──────── Records provided

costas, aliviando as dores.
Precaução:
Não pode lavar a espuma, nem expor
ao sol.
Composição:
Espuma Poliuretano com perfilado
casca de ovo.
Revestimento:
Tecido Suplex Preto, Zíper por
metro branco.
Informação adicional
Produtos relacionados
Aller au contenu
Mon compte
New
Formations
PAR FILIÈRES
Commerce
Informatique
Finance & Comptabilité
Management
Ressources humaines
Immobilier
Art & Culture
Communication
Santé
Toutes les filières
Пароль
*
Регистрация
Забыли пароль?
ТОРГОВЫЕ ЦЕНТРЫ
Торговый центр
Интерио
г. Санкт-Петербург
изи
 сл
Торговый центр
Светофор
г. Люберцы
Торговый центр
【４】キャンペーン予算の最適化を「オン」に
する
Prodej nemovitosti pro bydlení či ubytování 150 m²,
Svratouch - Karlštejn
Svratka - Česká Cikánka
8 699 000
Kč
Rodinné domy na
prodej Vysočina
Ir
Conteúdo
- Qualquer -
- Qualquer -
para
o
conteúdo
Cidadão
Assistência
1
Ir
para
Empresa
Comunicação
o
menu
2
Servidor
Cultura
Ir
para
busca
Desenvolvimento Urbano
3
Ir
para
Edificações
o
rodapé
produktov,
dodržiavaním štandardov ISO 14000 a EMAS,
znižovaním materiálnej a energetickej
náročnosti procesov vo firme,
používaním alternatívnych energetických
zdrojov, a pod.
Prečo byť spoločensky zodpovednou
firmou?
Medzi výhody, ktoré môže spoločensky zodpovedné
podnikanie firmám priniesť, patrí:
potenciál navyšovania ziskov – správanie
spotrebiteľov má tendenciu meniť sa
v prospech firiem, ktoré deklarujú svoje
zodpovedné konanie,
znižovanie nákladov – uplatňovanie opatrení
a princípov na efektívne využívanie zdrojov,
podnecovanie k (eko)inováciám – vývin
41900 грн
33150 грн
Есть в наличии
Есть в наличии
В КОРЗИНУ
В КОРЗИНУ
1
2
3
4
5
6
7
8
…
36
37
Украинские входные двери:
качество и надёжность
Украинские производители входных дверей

────────────────

=== Task instructions ===
Please rewrite the records above, putting "Торговый комплекс" in place of every "Торговый центр" and keeping everything else the same.

=== Answer box ===
costas, aliviando as dores.
Precaução:
Não pode lavar a espuma, nem expor
ao sol.
Composição:
Espuma Poliuretano com perfilado
casca de ovo.
Revestimento:
Tecido Suplex Preto, Zíper por
metro branco.
Informação adicional
Produtos relacionados
Aller au contenu
Mon compte
New
Formations
PAR FILIÈRES
Commerce
Informatique
Finance & Comptabilité
Management
Ressources humaines
Immobilier
Art & Culture
Communication
Santé
Toutes les filières
Пароль
*
Регистрация
Забыли пароль?
ТОРГОВЫЕ ЦЕНТРЫ
Торговый комплекс
Интерио
г. Санкт-Петербург
изи
 сл
Торговый комплекс
Светофор
г. Люберцы
Торговый комплекс
【４】キャンペーン予算の最適化を「オン」に
する
Prodej nemovitosti pro bydlení či ubytování 150 m²,
Svratouch - Karlštejn
Svratka - Česká Cikánka
8 699 000
Kč
Rodinné domy na
prodej Vysočina
Ir
Conteúdo
- Qualquer -
- Qualquer -
para
o
conteúdo
Cidadão
Assistência
1
Ir
para
Empresa
Comunicação
o
menu
2
Servidor
Cultura
Ir
para
busca
Desenvolvimento Urbano
3
Ir
para
Edificações
o
rodapé
produktov,
dodržiavaním štandardov ISO 14000 a EMAS,
znižovaním materiálnej a energetickej
náročnosti procesov vo firme,
používaním alternatívnych energetických
zdrojov, a pod.
Prečo byť spoločensky zodpovednou
firmou?
Medzi výhody, ktoré môže spoločensky zodpovedné
podnikanie firmám priniesť, patrí:
potenciál navyšovania ziskov – správanie
spotrebiteľov má tendenciu meniť sa
v prospech firiem, ktoré deklarujú svoje
zodpovedné konanie,
znižovanie nákladov – uplatňovanie opatrení
a princípov na efektívne využívanie zdrojov,
podnecovanie k (eko)inováciám – vývin
41900 грн
33150 грн
Есть в наличии
Есть в наличии
В КОРЗИНУ
В КОРЗИНУ
1
2
3
4
5
6
7
8
…
36
37
Украинские входные двери:
качество и надёжность
Украинские производители входных дверей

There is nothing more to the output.